- Data supplied:
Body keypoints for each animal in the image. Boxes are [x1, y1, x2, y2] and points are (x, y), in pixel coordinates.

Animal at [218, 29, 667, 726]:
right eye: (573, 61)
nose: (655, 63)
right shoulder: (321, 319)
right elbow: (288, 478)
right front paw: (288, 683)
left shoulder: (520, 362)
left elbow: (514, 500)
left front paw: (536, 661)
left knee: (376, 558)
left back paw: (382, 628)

---

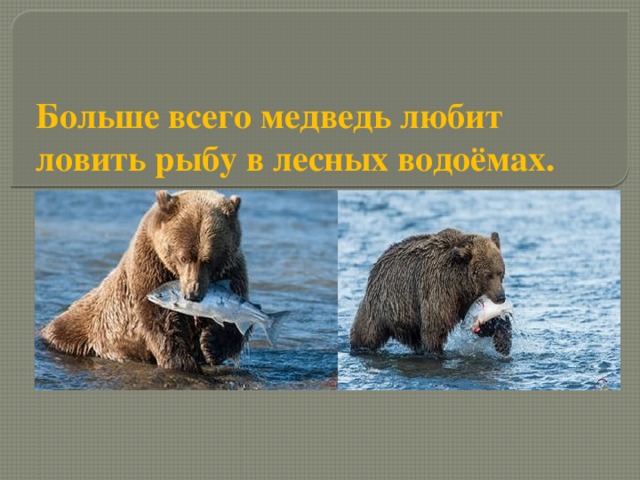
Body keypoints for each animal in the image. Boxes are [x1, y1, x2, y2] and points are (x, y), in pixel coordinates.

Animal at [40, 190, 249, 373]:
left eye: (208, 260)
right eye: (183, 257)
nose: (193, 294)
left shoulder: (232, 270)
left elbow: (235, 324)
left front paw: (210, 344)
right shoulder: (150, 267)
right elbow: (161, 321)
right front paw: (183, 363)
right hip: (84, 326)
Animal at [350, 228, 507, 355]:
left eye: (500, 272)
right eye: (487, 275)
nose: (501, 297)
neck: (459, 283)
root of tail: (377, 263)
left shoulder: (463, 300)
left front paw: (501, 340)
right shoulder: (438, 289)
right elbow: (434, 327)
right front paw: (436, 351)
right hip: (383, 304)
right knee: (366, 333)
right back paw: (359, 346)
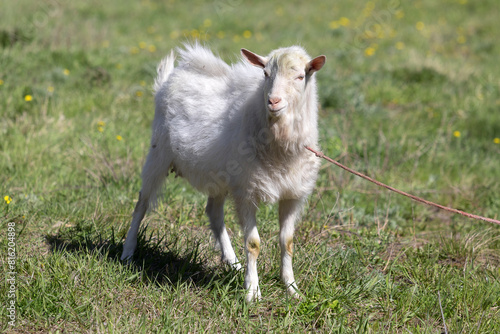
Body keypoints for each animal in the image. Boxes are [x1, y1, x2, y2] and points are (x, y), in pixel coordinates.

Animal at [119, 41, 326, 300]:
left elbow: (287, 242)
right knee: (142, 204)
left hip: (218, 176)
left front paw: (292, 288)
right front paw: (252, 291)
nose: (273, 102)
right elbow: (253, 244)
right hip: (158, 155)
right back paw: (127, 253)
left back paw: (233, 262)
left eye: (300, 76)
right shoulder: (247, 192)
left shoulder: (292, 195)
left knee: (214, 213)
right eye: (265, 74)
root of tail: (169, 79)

- Task: Copy the lines above between the one holding "root of tail: (377, 263)" and the one holding "right knee: (142, 204)", inclusive. Drop the pictures.

- Problem solution:
root of tail: (377, 263)
left shoulder: (463, 300)
left front paw: (501, 340)
right shoulder: (438, 289)
right elbow: (434, 327)
right front paw: (436, 351)
right hip: (383, 304)
right knee: (366, 333)
right back paw: (359, 346)
Body keypoints for each animal in the image. Boxes are [x1, y1, x2, y2] and points are (x, y), in pixel coordinates.

Animal at [119, 41, 326, 300]:
left elbow: (287, 242)
right knee: (142, 204)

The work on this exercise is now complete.